Carrington wary of PetroCaribe cheap oil deal
published: Monday | December 19, 2005


CARRINGTON

GEORGETOWN, Guyana (CMC):

CARIBBEAN COMMUNITY (CARICOM) governments may have made a mistake in not discussing an offer for concession fuel from Venezuela before committing themselves to the deal, a senior CARICOM official has said.

Edwin Carrington, secretary general of CARICOM, said regional governments have come to realise that the offer from President Hugo Chavez to sell oil cheaply has turned out not necessarily to be so.

He told a news conference that it would have helped governments if leaders had found the time to discuss a common regional position.

Oil-rich Trinidad and Tobago and Barbados are the only two CARICOM states that did not sign the PetroCaribe accord at a summit with Chavez in Jamaica in September, after an initial round of talks in Venezuela in late June.

FUND ESTABLISHED

Under the Caracas initiative, PDVSA, Venezuela's state-owned energy company, will supply signatories with 185,700 barrels of oil daily.

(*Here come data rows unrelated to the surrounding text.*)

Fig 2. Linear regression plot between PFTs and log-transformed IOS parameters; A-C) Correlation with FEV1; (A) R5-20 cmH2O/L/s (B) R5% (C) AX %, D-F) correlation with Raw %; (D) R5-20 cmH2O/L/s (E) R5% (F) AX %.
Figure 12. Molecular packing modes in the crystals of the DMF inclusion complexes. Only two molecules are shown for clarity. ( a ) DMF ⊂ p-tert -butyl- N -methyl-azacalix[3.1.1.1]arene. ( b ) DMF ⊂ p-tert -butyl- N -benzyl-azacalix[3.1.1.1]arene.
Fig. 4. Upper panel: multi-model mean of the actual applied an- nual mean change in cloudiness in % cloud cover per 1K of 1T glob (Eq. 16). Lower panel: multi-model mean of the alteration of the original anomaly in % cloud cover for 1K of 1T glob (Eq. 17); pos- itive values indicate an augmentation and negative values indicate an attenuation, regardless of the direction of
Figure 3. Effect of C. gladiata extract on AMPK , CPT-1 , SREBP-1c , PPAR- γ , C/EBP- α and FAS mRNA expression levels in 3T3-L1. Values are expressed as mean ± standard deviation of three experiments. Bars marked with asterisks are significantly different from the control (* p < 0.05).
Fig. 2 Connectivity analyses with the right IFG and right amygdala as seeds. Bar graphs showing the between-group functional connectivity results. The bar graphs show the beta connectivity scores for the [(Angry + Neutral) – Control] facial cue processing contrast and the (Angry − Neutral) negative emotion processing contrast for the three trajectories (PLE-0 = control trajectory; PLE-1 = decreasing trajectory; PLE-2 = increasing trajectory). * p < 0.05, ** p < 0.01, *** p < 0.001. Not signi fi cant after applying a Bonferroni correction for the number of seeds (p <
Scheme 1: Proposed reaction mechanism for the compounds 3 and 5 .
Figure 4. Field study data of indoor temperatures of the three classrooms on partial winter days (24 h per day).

As part of the agreement, a fund has also been established for social and economic programmes, with Caracas making an initial contribution of US$50 million, while additional contributions will flow through savings from direct trade or contributions from the financed portion of oil purchases.

The Caribbean countries will also be allowed to defer payments for 30 per cent of their imports for 15 years at an interest rate of two per cent per year, and if oil goes above US$50 per barrel, the interest rate will fall to one per cent per year, with payment for 40 per cent of the imports being spread over 25 years.

But Carrington told reporters at his annual end-of-year news conference that there had been no discussions among regional leaders so as to provide a unified response to the initiative.

"The sad thing was that there was no regional discussion among us as to how we would respond to this initiative," he said. "That was really the weakness. The fact that we did not sit and discuss and work out a harmonised approach on how to deal with it was really the weakness," Carrington said.